Analyzing recovery times among the organization’s own injured or sick employees also can be helpful in obtaining physician acceptance of both evidence-based guidelines and duration data. Performance on this measure compared with the population database and physiological optimum benchmark can offer insight into where physicians might require the most clinical guideline support.

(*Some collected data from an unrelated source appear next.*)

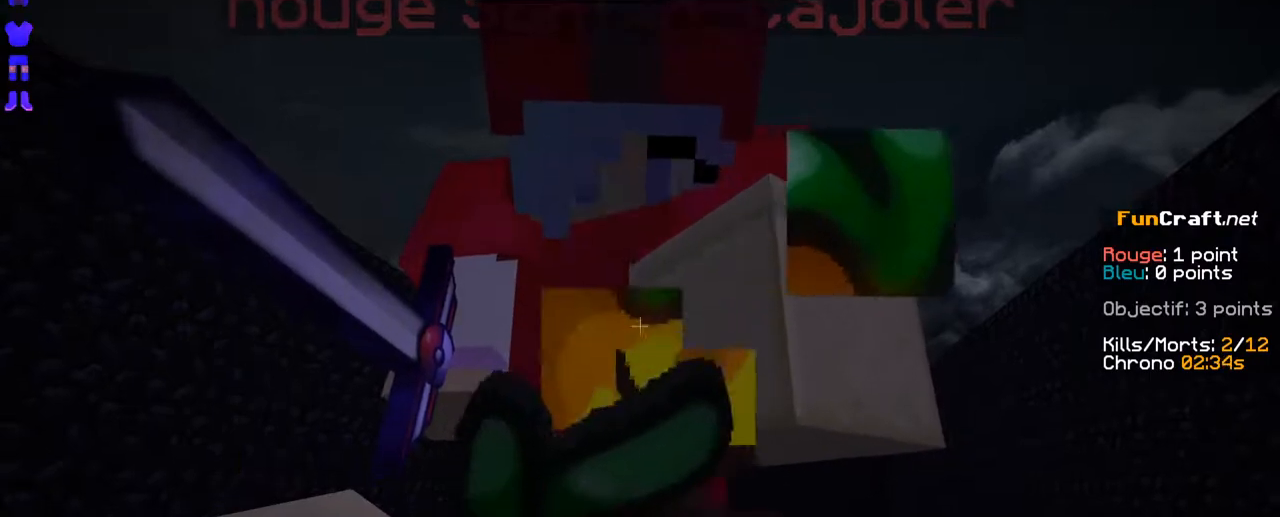
{"keys": ["shift"], "mouse": [], "events": [[316, "mouse_right", "up"]]}
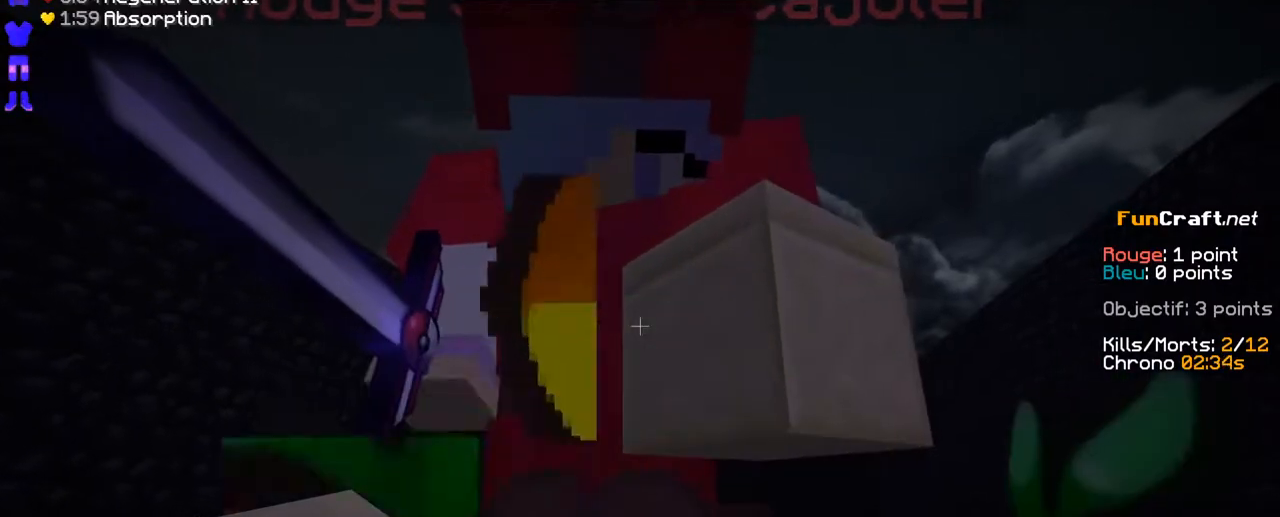
{"keys": ["shift"], "mouse": [], "events": []}
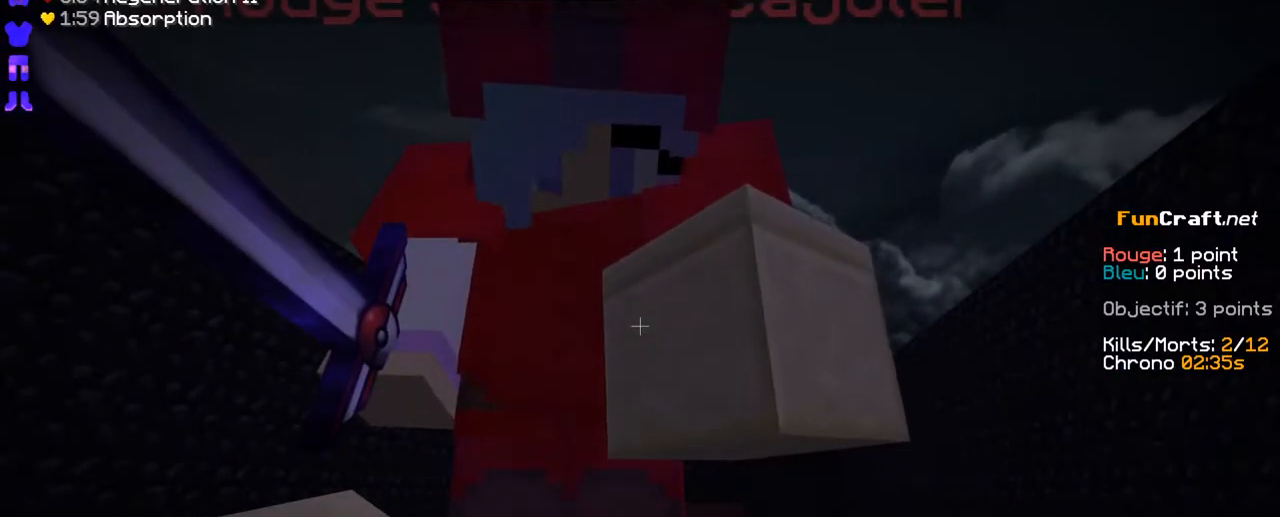
{"keys": ["shift"], "mouse": [], "events": []}
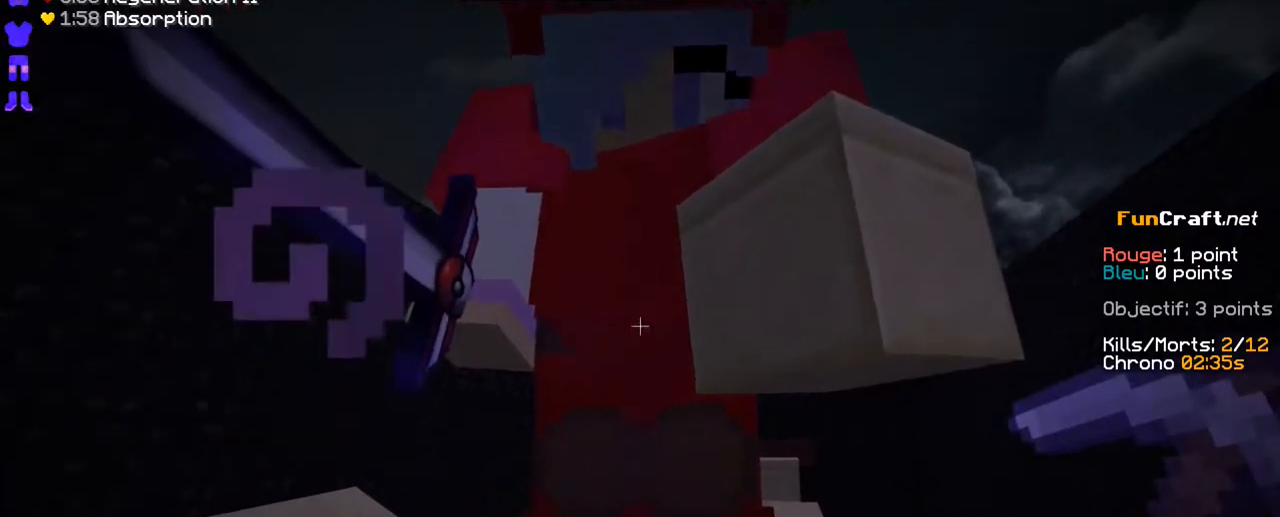
{"keys": ["shift"], "mouse": [], "events": []}
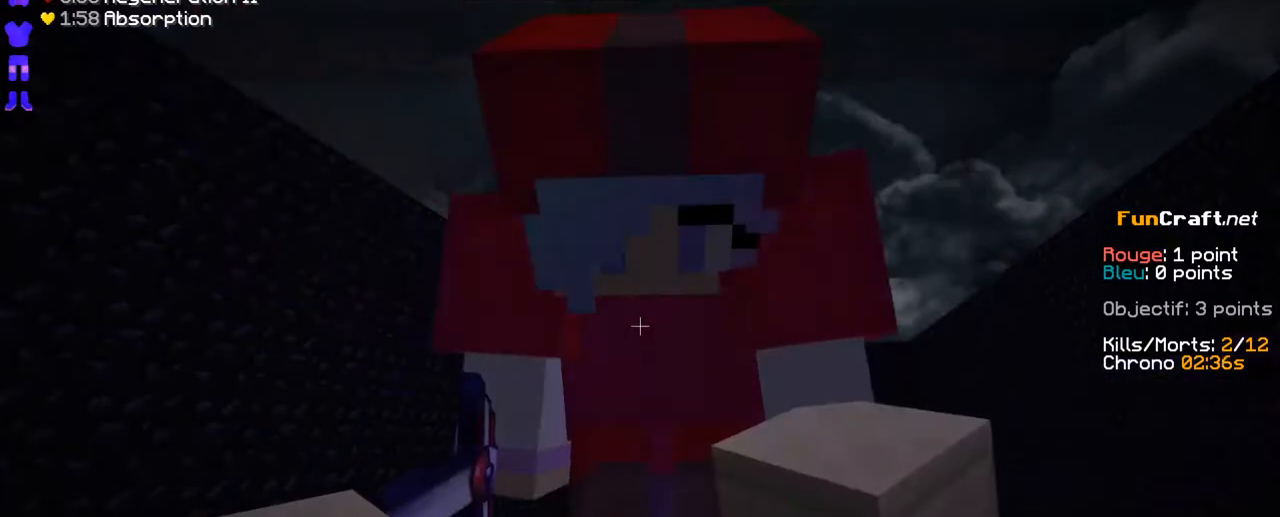
{"keys": ["shift", "z"], "mouse": [], "events": [[433, "z", "down"]]}
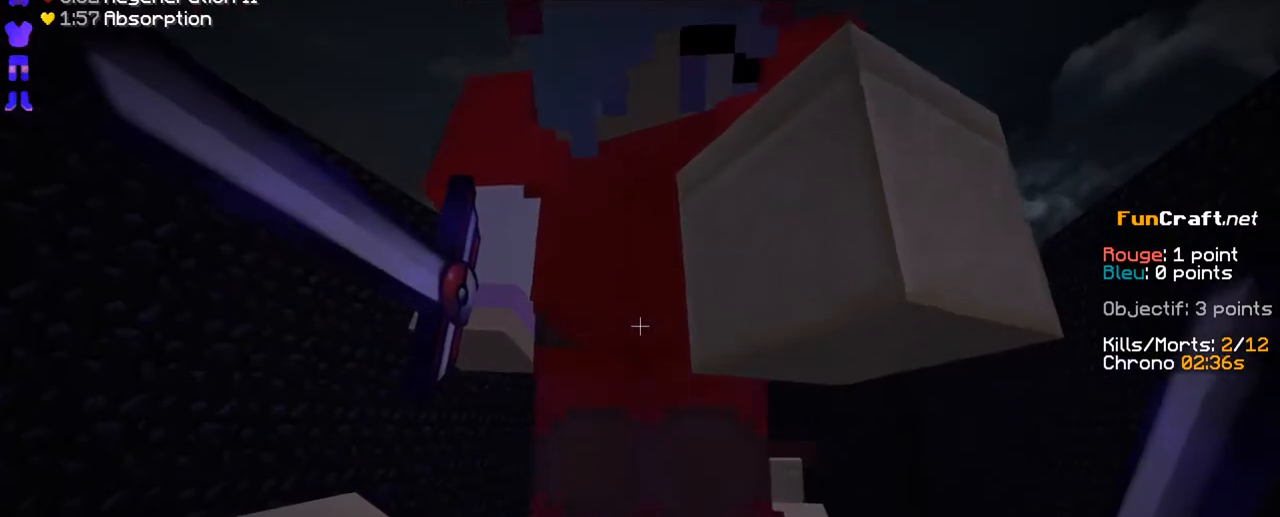
{"keys": ["shift"], "mouse": [], "events": [[283, "z", "up"]]}
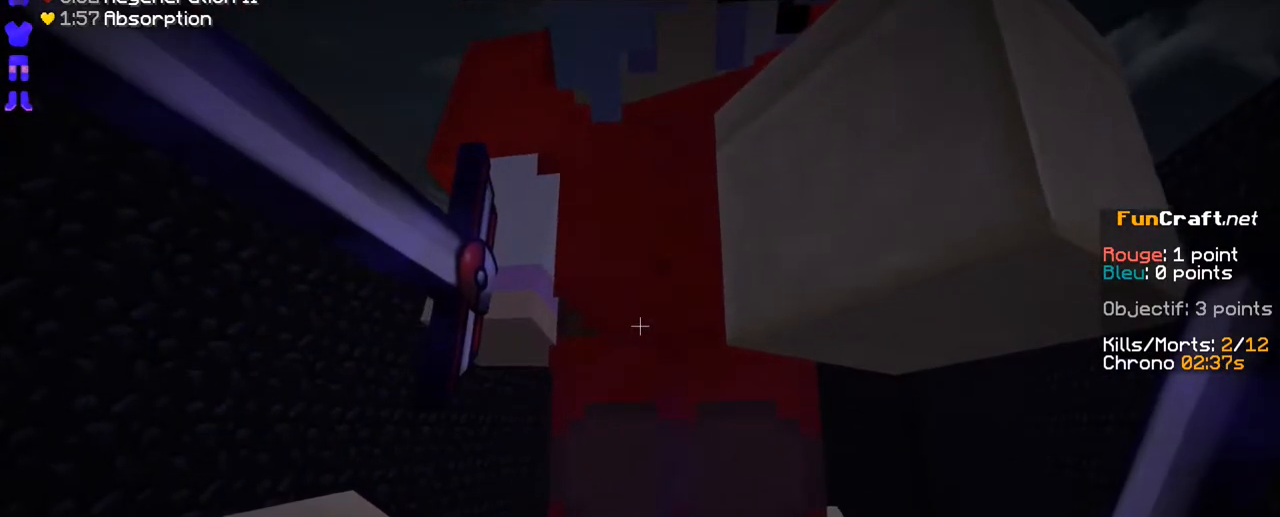
{"keys": ["shift"], "mouse": [], "events": []}
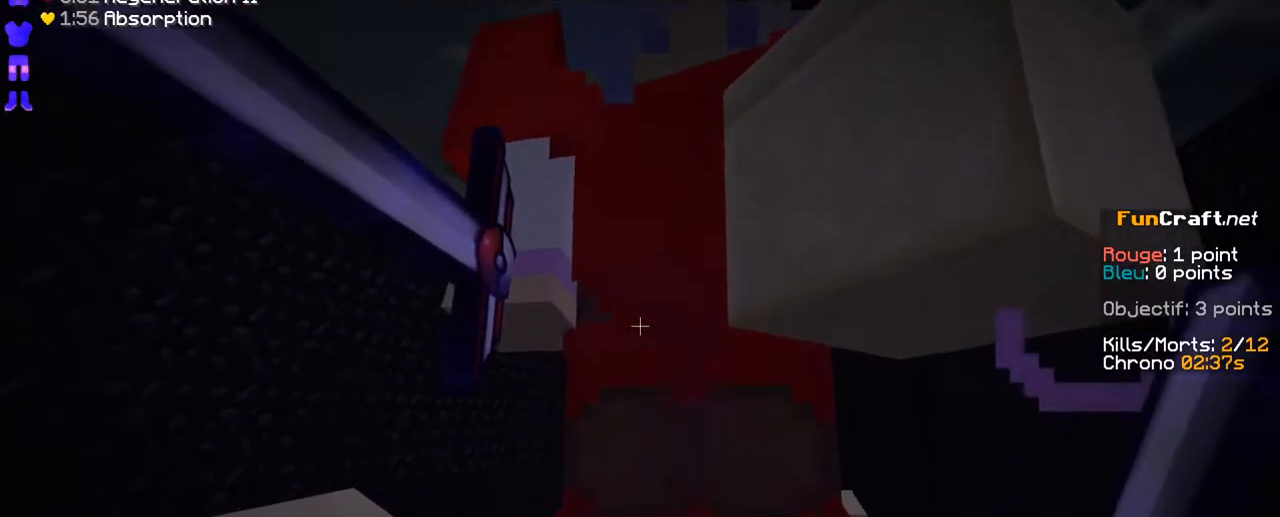
{"keys": ["shift"], "mouse": [], "events": []}
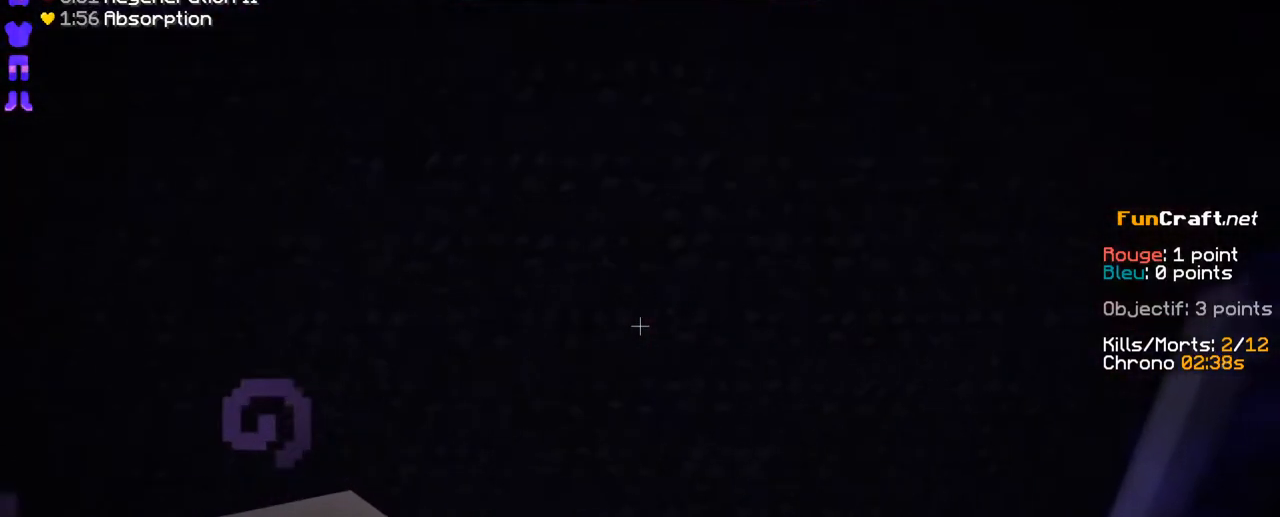
{"keys": ["shift"], "mouse": [], "events": []}
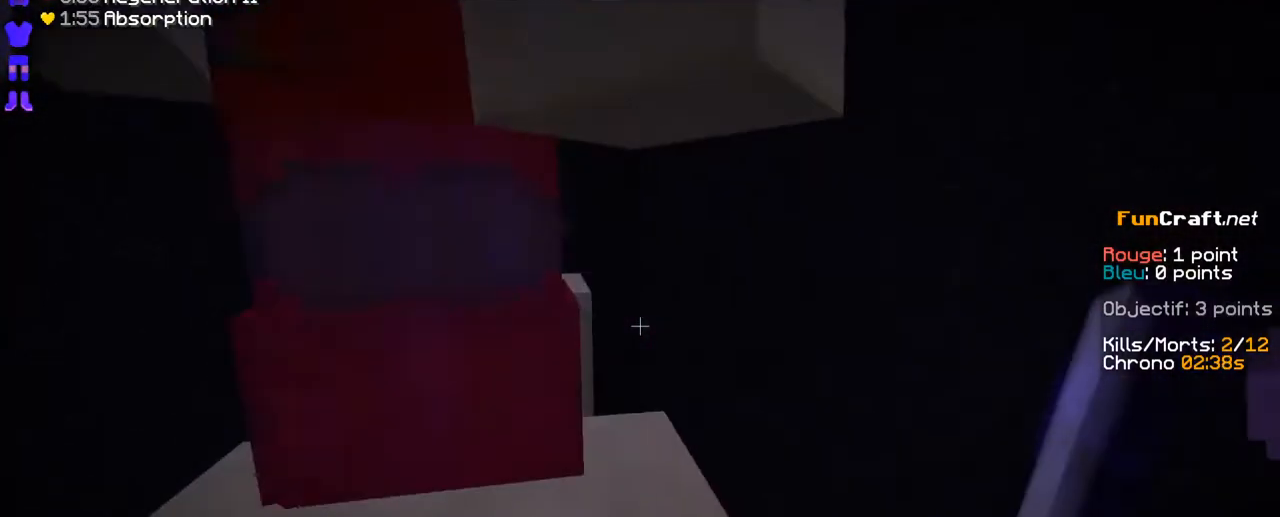
{"keys": ["shift"], "mouse": [], "events": []}
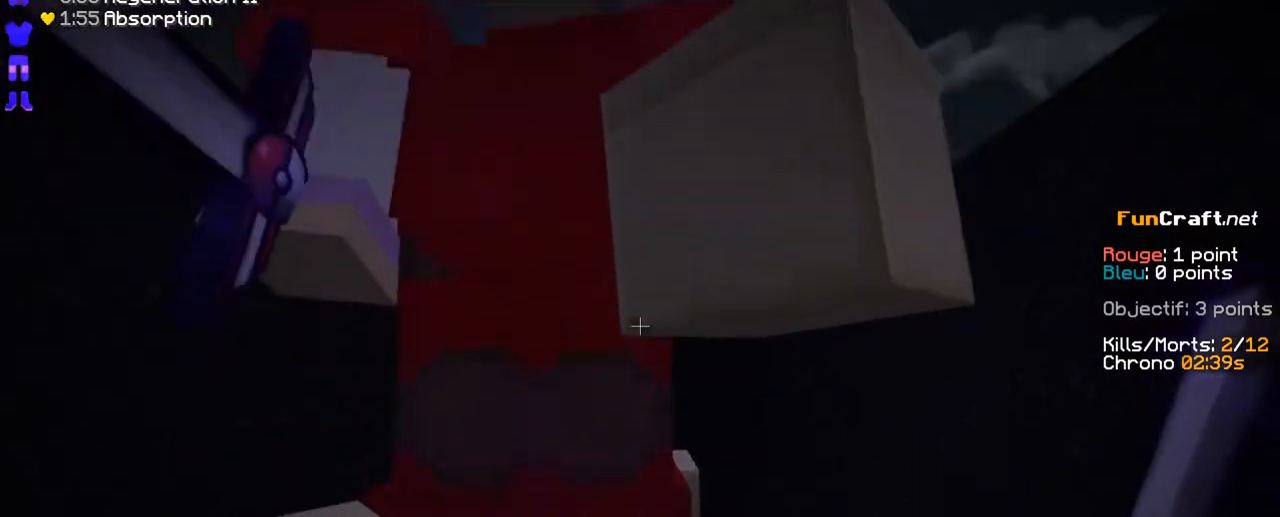
{"keys": ["shift"], "mouse": [], "events": []}
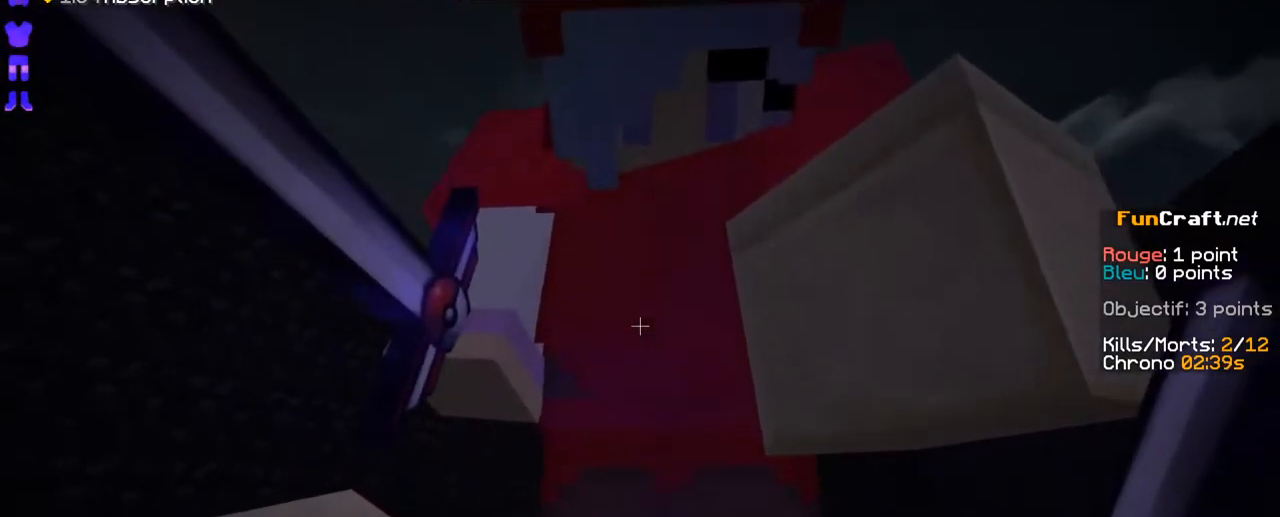
{"keys": ["shift"], "mouse": [], "events": []}
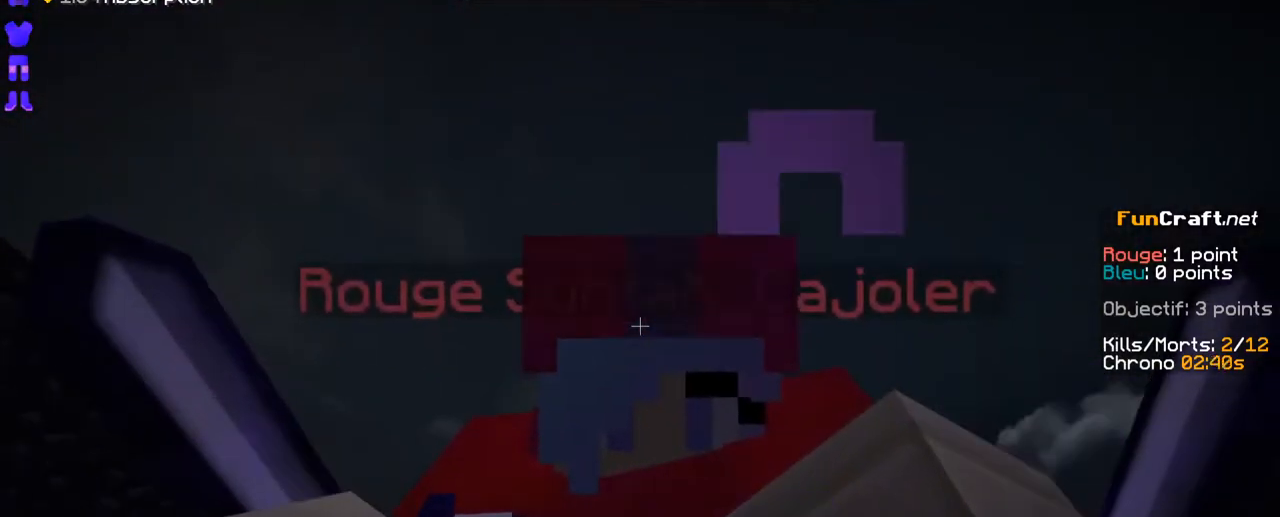
{"keys": ["shift"], "mouse": [], "events": []}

Implementation of evidence-based guidelines alongside duration data also provides a basis for physicians to have more meaningful discussions with patients at the point of care about a procedure or treatment plan, offering specific recovery times. By providing patients with concrete recovery goals, this enhanced process can help patients feel more engaged in their health and with their providers.

Clear Evidence

Adopting evidence-based clinical guidelines supports improved financial performance, regardless of any changes that may occur in value-based payment or government regulation. Faster, safer recoveries from illness or injury always lead to reduced healthcare costs. By using proven, evidence-based tools and, as a result, achieving faster recovery times compared with industry benchmarks, a provider can demonstrate to health plans and employers its ability to help lower costs for their members and employees.

However, adoption of evidence-based guidelines will become prevalent only with the support of all stakeholders. Finance leaders can contribute to this process by fostering an approach that includes due diligence and an open collaborative process with physicians, and that reflects a thorough understanding of how truly evidence-based guidelines are created and implemented. Successful enterprisewide adoption will depend on demonstrating the scientific rigor behind the guidelines and integrating the tools at the point-of-care to ensure workflow efficiency. As physicians experience better outcomes and more satisfied patients, clinical guideline adoption will become culturally embedded, driving long-term operational efficiency and financial growth.


Joe Guerriero is senior vice president, MDGuidelines, ReedGroup, Ltd., Westminster, Colo. 

Footnotes

a. Institute of Medicine, Best Care at Lower Cost: The Path to Continuously Learning Health Care in America , Washington: The National Academies Press, 2013.

b. Silow-Carroll, S., Edwards, J.N., and Rodin, D., Using Electronic Health Records to Improve Quality and Efficiency: The Experiences of Leading Hospitals , The Commonwealth Fund, July 2012.

c. Field, M.J., Lohr, K.N., and the IOM Committee on Clinical Practice Guidelines, Guidelines for Clinical Practice: From Development to Use , Washington: National Academy Press, 1992.

d. Neubauer, M.A., Hoverman, J.R., Kolodziej, M., et al., “Cost Effectiveness of Evidence-Based Treatment Guidelines for the Treatment of Non–Small-Cell Lung Cancer in the Community Setting,” Journal Of Oncology Practice, January 2010; American College of Obstetricians and Gynecologists, Committee on Patient Safety and Quality Improvement, Clinical Guidelines and Standardization of Practice to Improve Outcomes , Committee Opinion. April 2015; Hines, S., Nasser, J., and Green, L., “ Reducing Practice Variation at Crystal Run Healthcare,” Health Affairs Blog. July 23, 2015.

e. Martinex, M., Zammitti, E.P., and Cohen, R.A., Health Insurance Coverage: Early Release of Estimates From the National Health Interview Survey , National Center for Health Statistics, January–September 2016.

f. Price, D., “ Sharing Clinical Decisions by Discussing Evidence with Patients,” The Permanente Journal, Spring 2005.

g. State of California Department of Industrial Relations, “ DWC Provides Status Report on Drug Formulary, Updates to Medical Treatment Guidelines,” Press Release, Aug. 26, 2016

h. Van Noorden, R., “ Global Scientific Output Doubles Every Nine Years,” Naturenewsblog, May 7, 2014.